TASK DIRECTIONS: Could each record be written out again exactly as it stands?

(Stored data entries)
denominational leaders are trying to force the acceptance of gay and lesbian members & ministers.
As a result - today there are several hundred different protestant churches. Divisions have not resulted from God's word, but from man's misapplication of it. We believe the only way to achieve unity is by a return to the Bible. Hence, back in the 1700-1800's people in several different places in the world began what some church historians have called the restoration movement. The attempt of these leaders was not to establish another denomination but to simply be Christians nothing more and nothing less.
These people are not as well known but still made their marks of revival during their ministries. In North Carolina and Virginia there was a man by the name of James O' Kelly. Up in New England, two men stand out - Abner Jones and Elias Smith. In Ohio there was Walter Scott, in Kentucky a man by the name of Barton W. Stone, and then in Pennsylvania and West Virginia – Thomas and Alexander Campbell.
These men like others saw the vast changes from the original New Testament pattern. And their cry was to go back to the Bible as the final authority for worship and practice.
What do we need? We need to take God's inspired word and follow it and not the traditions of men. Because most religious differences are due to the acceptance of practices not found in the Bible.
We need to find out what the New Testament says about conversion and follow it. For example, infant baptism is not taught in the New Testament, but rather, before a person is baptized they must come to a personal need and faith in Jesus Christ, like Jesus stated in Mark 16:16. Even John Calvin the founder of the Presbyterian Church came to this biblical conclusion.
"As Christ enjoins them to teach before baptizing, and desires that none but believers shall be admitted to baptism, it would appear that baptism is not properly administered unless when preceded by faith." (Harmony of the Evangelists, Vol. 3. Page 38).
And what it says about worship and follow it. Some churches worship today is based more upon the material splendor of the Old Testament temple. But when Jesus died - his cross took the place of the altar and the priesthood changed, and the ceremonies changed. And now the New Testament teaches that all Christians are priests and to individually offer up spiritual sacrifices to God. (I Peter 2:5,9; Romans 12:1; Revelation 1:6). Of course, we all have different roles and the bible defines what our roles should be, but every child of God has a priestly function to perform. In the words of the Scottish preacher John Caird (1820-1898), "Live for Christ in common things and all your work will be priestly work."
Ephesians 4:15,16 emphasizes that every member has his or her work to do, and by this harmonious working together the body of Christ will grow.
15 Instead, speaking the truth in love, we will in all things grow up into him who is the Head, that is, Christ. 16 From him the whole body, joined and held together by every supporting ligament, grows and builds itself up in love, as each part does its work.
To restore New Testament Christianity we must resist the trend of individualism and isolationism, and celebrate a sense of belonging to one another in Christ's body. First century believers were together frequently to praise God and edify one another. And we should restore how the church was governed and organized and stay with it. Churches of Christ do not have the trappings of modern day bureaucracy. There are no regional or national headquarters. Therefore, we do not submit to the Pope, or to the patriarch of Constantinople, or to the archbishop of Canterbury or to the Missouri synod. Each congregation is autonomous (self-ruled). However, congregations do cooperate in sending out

OUTPUT:
denominational leaders are trying to force the acceptance of gay and lesbian members & ministers.
As a result - today there are several hundred different protestant churches. Divisions have not resulted from God's word, but from man's misapplication of it. We believe the only way to achieve unity is by a return to the Bible. Hence, back in the 1700-1800's people in several different places in the world began what some church historians have called the restoration movement. The attempt of these leaders was not to establish another denomination but to simply be Christians nothing more and nothing less.
These people are not as well known but still made their marks of revival during their ministries. In North Carolina and Virginia there was a man by the name of James O' Kelly. Up in New England, two men stand out - Abner Jones and Elias Smith. In Ohio there was Walter Scott, in Kentucky a man by the name of Barton W. Stone, and then in Pennsylvania and West Virginia – Thomas and Alexander Campbell.
These men like others saw the vast changes from the original New Testament pattern. And their cry was to go back to the Bible as the final authority for worship and practice.
What do we need? We need to take God's inspired word and follow it and not the traditions of men. Because most religious differences are due to the acceptance of practices not found in the Bible.
We need to find out what the New Testament says about conversion and follow it. For example, infant baptism is not taught in the New Testament, but rather, before a person is baptized they must come to a personal need and faith in Jesus Christ, like Jesus stated in Mark 16:16. Even John Calvin the founder of the Presbyterian Church came to this biblical conclusion.
"As Christ enjoins them to teach before baptizing, and desires that none but believers shall be admitted to baptism, it would appear that baptism is not properly administered unless when preceded by faith." (Harmony of the Evangelists, Vol. 3. Page 38).
And what it says about worship and follow it. Some churches worship today is based more upon the material splendor of the Old Testament temple. But when Jesus died - his cross took the place of the altar and the priesthood changed, and the ceremonies changed. And now the New Testament teaches that all Christians are priests and to individually offer up spiritual sacrifices to God. (I Peter 2:5,9; Romans 12:1; Revelation 1:6). Of course, we all have different roles and the bible defines what our roles should be, but every child of God has a priestly function to perform. In the words of the Scottish preacher John Caird (1820-1898), "Live for Christ in common things and all your work will be priestly work."
Ephesians 4:15,16 emphasizes that every member has his or her work to do, and by this harmonious working together the body of Christ will grow.
15 Instead, speaking the truth in love, we will in all things grow up into him who is the Head, that is, Christ. 16 From him the whole body, joined and held together by every supporting ligament, grows and builds itself up in love, as each part does its work.
To restore New Testament Christianity we must resist the trend of individualism and isolationism, and celebrate a sense of belonging to one another in Christ's body. First century believers were together frequently to praise God and edify one another. And we should restore how the church was governed and organized and stay with it. Churches of Christ do not have the trappings of modern day bureaucracy. There are no regional or national headquarters. Therefore, we do not submit to the Pope, or to the patriarch of Constantinople, or to the archbishop of Canterbury or to the Missouri synod. Each congregation is autonomous (self-ruled). However, congregations do cooperate in sending out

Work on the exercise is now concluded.